## WORK ORDER:
Copy word for word the stretch of the records from the line containing "Common headers" through the end of the records, including both of those lines and nothing outside them.
☆ ☆ ☆ ☆
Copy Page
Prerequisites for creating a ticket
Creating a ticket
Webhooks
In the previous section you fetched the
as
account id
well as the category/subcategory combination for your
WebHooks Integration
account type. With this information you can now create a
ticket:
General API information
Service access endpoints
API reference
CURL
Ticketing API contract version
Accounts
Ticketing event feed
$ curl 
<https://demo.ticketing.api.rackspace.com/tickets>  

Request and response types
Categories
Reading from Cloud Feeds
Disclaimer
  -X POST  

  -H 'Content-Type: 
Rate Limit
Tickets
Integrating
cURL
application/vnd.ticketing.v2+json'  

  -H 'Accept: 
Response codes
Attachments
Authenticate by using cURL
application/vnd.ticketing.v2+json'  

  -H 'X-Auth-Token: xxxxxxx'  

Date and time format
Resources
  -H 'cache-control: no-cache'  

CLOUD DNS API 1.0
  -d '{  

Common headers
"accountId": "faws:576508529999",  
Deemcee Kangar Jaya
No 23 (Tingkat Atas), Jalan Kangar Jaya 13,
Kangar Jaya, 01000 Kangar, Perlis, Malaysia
☆ ☆ ☆ ☆
## RESPONSE TO THIS TASK:
Common headers
"accountId": "faws:576508529999",  
Deemcee Kangar Jaya
No 23 (Tingkat Atas), Jalan Kangar Jaya 13,
Kangar Jaya, 01000 Kangar, Perlis, Malaysia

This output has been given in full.